On Oct. 8, the Party for Socialism and Liberation joined a mass demonstration led by Veterans for Peace from the Hotel Americana to the U.S./Mexico border wall that cuts Nogales in two. Hundreds marched through the checkpoint as other demonstrators surrounded the footpath, causing the checkpoint to be closed in a brief, tense moment as a large force of Border Patrol stood by. Protesters marched nearly two miles to the chants of “Down, down, down with the border! Up, up, up with the people” and “From Nablus to Nogales, we’ll tear the walls down!”
Organizers chose a space to rally along the border wall on International Street, just a few hundred yards from the site of the killing of Jose Antonio Elena Rodriguez by Border Patrol in 2012. Jose Antonio was only 16 when Border Patrol agent Lonnie Ray Swartz shot him ten times from across the border fence for allegedly throwing rocks, which posed no threat as the thirty foot border fence was at the top of a thirty foot rock wall. Swartz is scheduled to face trial this year and is the first Border Patrol agent to be indicted for one of these cross-border killings.

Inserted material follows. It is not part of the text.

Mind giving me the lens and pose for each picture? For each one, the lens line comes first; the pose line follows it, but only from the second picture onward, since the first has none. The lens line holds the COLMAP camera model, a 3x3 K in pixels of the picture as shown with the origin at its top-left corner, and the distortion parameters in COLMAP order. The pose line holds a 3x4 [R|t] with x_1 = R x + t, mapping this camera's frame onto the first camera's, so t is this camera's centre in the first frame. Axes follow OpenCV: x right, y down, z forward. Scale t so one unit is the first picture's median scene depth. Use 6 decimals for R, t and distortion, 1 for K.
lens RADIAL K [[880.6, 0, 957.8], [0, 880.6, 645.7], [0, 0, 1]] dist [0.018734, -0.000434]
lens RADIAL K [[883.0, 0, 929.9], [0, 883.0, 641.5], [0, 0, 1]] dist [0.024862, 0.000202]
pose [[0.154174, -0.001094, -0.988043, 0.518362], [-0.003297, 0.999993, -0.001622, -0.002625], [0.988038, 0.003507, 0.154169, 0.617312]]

Later in the day, hundreds of protesters joined in a series of political workshops at Hotel Americana discussing a wide range of topics and points of solidarity, including issues such as Palestine, police brutality, U.S. support for reactionaries and regime change in Latin America, the so-called ‘War on Drugs,’ and much more. That afternoon, PSL members joined a march of about 100 people on the Mexican side of the border to demand justice for Jose Antonio. The march, led by family members of Jose Antonio, took over busy International Street from Plaza de la Palomas and headed straight for the site of Jose Antonio’s killing, where a new mural honoring him was unveiled. The bustling noise of the border checkpoint and thousands commuting back and forth came to complete silence as the march proceeded. People came out of their homes and businesses to stand by and pay their respects to Jose Antonio and the family.

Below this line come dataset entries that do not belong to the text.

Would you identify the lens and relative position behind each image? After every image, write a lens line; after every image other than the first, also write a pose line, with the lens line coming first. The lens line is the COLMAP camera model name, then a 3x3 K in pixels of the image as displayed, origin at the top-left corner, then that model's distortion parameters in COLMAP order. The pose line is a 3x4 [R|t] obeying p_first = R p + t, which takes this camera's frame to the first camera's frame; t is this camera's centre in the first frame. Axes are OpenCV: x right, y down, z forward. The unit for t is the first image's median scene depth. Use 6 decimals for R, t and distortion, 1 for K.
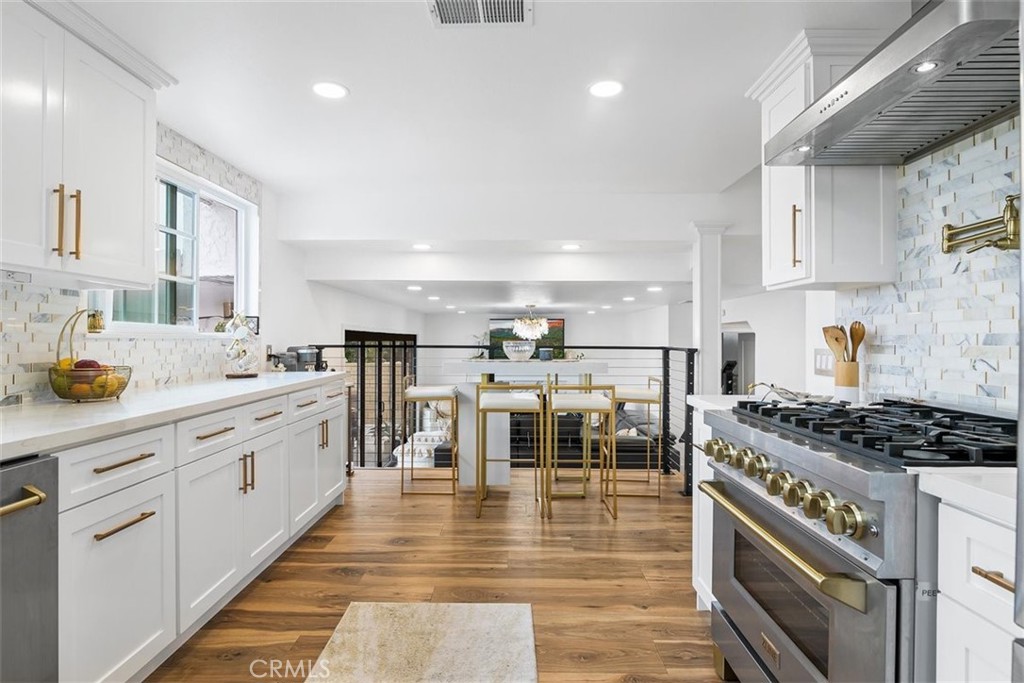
lens RADIAL K [[540.3, 0, 513.4], [0, 540.3, 342.4], [0, 0, 1]] dist [-0.013598, 0.000888]
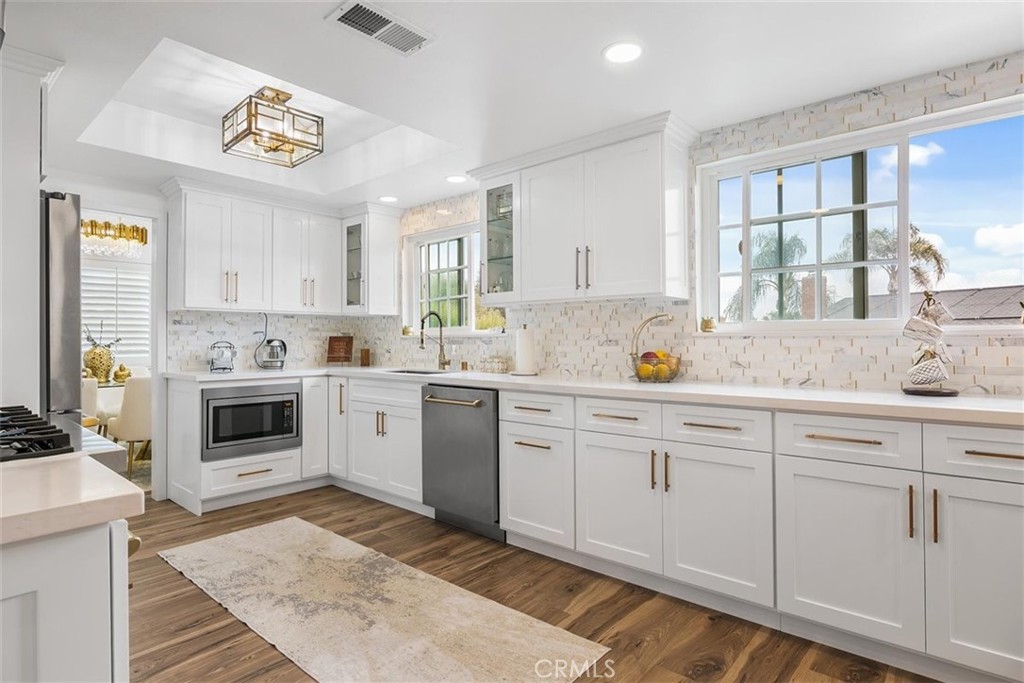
lens RADIAL K [[540.3, 0, 517.7], [0, 540.3, 330.0], [0, 0, 1]] dist [-0.013598, 0.000888]
pose [[-0.655549, -0.010888, -0.755074, 0.533508], [-0.000336, 0.999900, -0.014126, -0.005940], [0.755153, -0.009006, -0.655487, 1.779271]]
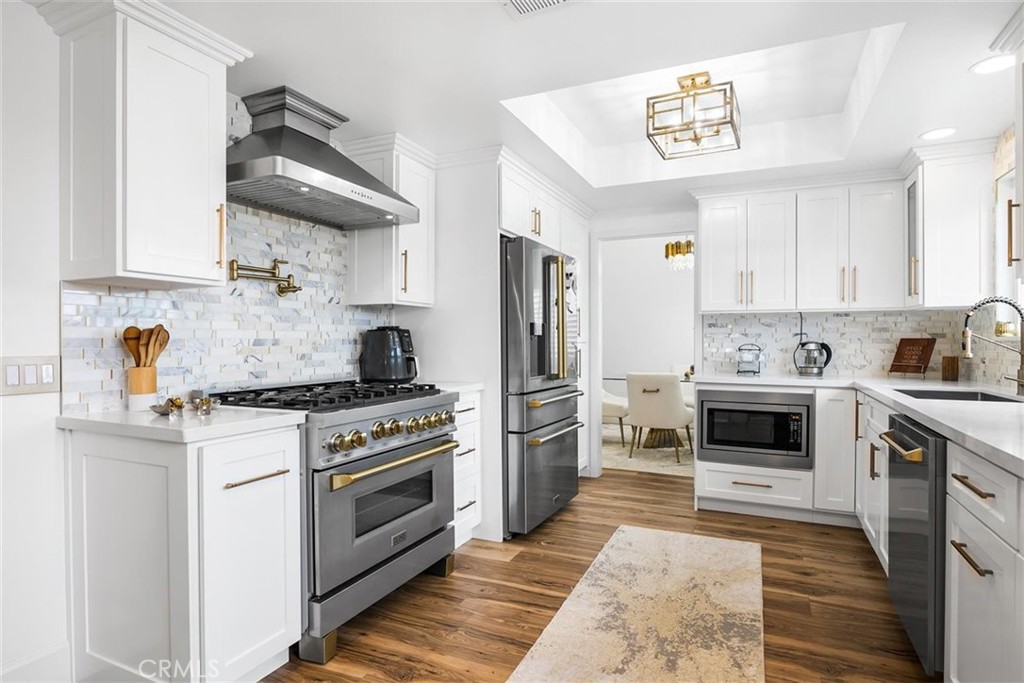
lens RADIAL K [[540.3, 0, 513.8], [0, 540.3, 344.2], [0, 0, 1]] dist [-0.013598, 0.000888]
pose [[-0.906764, -0.003625, 0.421624, -0.394456], [0.001438, 0.999931, 0.011689, -0.014888], [-0.421637, 0.011205, -0.906695, 1.765023]]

Jose Antonio’s uncle spoke to Liberation News and stated that Jose Antonio was not the first case of cross border violence and that a previous teenage victim, who was an orphan, had been killed with little response from the community. Local organizers in Mexico talked to Liberation News about the military character of the border experience in Nogales, where Border Patrol agents shoot pepper spray through the wall on a regular basis at family homes causing people to get sick, shoot at civilians, and even maintained blinding lights through the night on International Street that disrupted the sleep of hundreds of residents in Mexico.

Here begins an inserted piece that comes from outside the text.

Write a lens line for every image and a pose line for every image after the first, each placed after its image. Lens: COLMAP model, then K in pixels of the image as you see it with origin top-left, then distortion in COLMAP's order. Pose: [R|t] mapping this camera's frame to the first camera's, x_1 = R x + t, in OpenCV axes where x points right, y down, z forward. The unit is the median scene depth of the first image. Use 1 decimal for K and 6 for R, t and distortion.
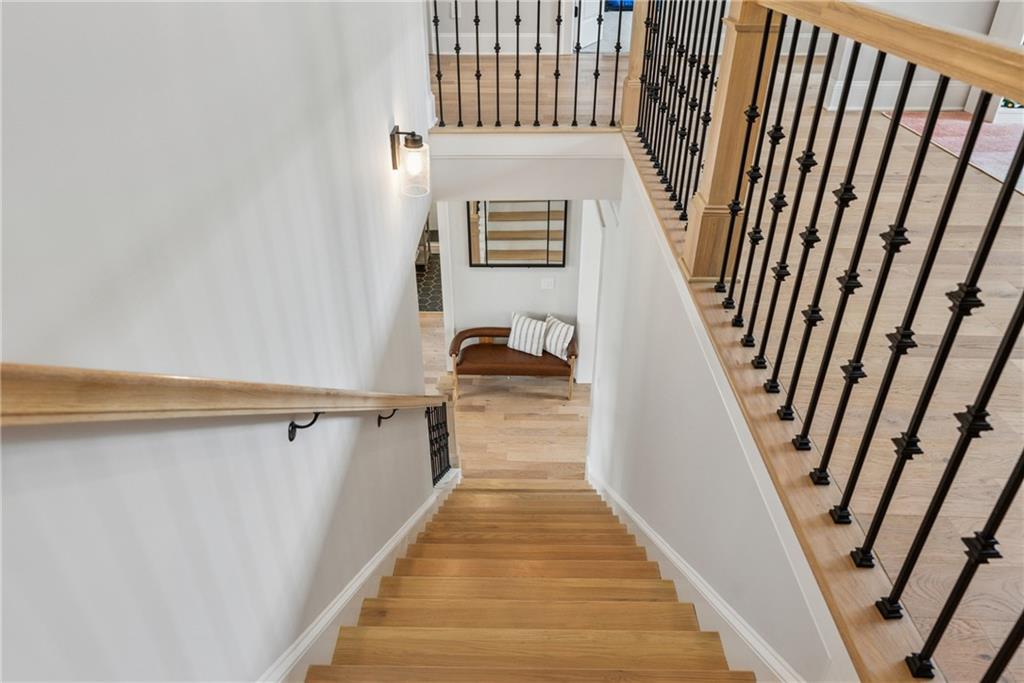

On the third day, a large group of protesters shut down a portion of I-19 at the Border Patrol checkpoint just a 20 miles north of Nogales. Over 20 members of the convergence interlocked arms in an act of civil disobedience and shut down the highway for five hours under threat of tear gas, arrest and felony charges. Later that same day, a mass die-in at the administration building of Border Patrol took place in Tucson. During the die-in, father Roy Bourgeois, SOAW founder, was dragged and kicked by Border Patrol agents.
The weekend of actions was intended to dramatize the daily threats faced by immigrants who cross through the perilous desert in Arizona—one of the only open crossings since billions of dollars in border walls have been built along California and Texas borders. They were also intended to highlight the militarization of the border since 9/11. From the time of 9/11, the Border Patrol in the region has shot up from 400 agents to 4,000 with a budget that went from millions to billions and an arsenal that now includes drones, military weapons and military vehicles. Activists spent Oct. 10 in Tucson at a mass action to reject Columbus Day and demand the establishment of Indigenous People’s Day.
The mass convergence at the border was an act of genuine, concrete solidarity by U.S. activists in the fight for amnesty and an end to border deaths, immigrant detention, and militarization. The PSL will continue to proudly stand on the front lines of international solidarity. The workers struggle has no borders!